● **TASK DESCRIPTION**: Starting at the line that holds "Os números do" and stopping at the line that holds "há quase uma", restate the records below word for word, with both of those lines included.

● **DATA EXTRACT**:
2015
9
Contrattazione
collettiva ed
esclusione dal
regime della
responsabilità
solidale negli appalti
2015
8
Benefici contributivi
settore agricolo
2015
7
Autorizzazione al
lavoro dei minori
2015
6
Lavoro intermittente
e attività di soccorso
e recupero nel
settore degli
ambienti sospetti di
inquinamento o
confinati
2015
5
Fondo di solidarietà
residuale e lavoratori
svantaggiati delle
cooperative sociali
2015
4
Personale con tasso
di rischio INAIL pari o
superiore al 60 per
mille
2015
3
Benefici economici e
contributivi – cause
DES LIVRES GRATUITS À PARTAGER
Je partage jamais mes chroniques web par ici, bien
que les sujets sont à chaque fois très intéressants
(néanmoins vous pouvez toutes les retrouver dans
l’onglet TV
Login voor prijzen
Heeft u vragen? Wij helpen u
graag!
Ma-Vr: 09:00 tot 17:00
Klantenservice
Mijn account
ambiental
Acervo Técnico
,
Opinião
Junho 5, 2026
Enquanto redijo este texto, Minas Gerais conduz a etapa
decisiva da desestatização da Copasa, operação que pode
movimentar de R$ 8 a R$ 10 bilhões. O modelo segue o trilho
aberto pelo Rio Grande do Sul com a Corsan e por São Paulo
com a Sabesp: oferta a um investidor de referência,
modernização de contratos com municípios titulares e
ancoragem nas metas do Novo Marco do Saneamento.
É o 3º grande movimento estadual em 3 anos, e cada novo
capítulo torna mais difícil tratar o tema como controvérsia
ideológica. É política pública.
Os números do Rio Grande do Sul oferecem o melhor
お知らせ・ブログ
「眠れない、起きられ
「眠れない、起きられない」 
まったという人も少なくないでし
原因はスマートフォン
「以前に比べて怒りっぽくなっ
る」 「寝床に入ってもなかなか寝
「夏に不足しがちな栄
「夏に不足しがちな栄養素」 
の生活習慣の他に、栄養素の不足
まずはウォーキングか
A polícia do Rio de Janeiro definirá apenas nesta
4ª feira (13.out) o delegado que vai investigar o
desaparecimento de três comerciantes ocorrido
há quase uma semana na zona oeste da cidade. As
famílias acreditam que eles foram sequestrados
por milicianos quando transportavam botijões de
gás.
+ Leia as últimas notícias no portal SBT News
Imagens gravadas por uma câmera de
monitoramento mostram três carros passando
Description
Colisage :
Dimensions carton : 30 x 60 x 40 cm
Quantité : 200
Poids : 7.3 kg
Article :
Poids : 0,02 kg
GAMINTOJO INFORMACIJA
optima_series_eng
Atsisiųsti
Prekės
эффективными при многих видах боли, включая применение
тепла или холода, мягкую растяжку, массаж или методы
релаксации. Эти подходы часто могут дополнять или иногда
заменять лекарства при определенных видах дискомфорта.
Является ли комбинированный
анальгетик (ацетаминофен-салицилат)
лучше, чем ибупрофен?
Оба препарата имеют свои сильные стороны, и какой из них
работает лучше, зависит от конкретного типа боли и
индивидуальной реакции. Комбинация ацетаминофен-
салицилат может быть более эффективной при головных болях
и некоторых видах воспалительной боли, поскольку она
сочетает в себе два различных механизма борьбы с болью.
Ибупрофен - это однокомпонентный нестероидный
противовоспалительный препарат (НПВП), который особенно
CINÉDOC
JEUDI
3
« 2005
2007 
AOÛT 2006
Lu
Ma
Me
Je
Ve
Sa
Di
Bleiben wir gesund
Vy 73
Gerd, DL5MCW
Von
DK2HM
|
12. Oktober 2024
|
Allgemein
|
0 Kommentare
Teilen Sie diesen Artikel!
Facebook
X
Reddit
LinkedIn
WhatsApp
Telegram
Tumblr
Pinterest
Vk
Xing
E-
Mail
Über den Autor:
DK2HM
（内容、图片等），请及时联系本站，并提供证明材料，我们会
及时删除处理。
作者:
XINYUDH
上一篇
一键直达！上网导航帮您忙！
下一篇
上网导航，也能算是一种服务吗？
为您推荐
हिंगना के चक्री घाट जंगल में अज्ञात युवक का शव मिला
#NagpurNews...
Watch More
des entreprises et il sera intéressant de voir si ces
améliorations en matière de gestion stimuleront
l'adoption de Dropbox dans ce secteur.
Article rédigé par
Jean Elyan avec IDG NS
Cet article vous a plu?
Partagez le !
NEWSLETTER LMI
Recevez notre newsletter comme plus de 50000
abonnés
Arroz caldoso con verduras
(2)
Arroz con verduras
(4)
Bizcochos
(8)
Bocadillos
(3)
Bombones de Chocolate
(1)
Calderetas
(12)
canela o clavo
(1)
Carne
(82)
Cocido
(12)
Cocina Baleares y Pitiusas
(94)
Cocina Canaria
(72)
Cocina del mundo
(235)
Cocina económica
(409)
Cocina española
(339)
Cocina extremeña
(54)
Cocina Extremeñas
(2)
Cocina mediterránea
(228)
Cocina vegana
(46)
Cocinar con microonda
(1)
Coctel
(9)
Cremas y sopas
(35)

● **OUTPUT FOR THIS TASK**:
Os números do Rio Grande do Sul oferecem o melhor
お知らせ・ブログ
「眠れない、起きられ
「眠れない、起きられない」 
まったという人も少なくないでし
原因はスマートフォン
「以前に比べて怒りっぽくなっ
る」 「寝床に入ってもなかなか寝
「夏に不足しがちな栄
「夏に不足しがちな栄養素」 
の生活習慣の他に、栄養素の不足
まずはウォーキングか
A polícia do Rio de Janeiro definirá apenas nesta
4ª feira (13.out) o delegado que vai investigar o
desaparecimento de três comerciantes ocorrido
há quase uma semana na zona oeste da cidade. As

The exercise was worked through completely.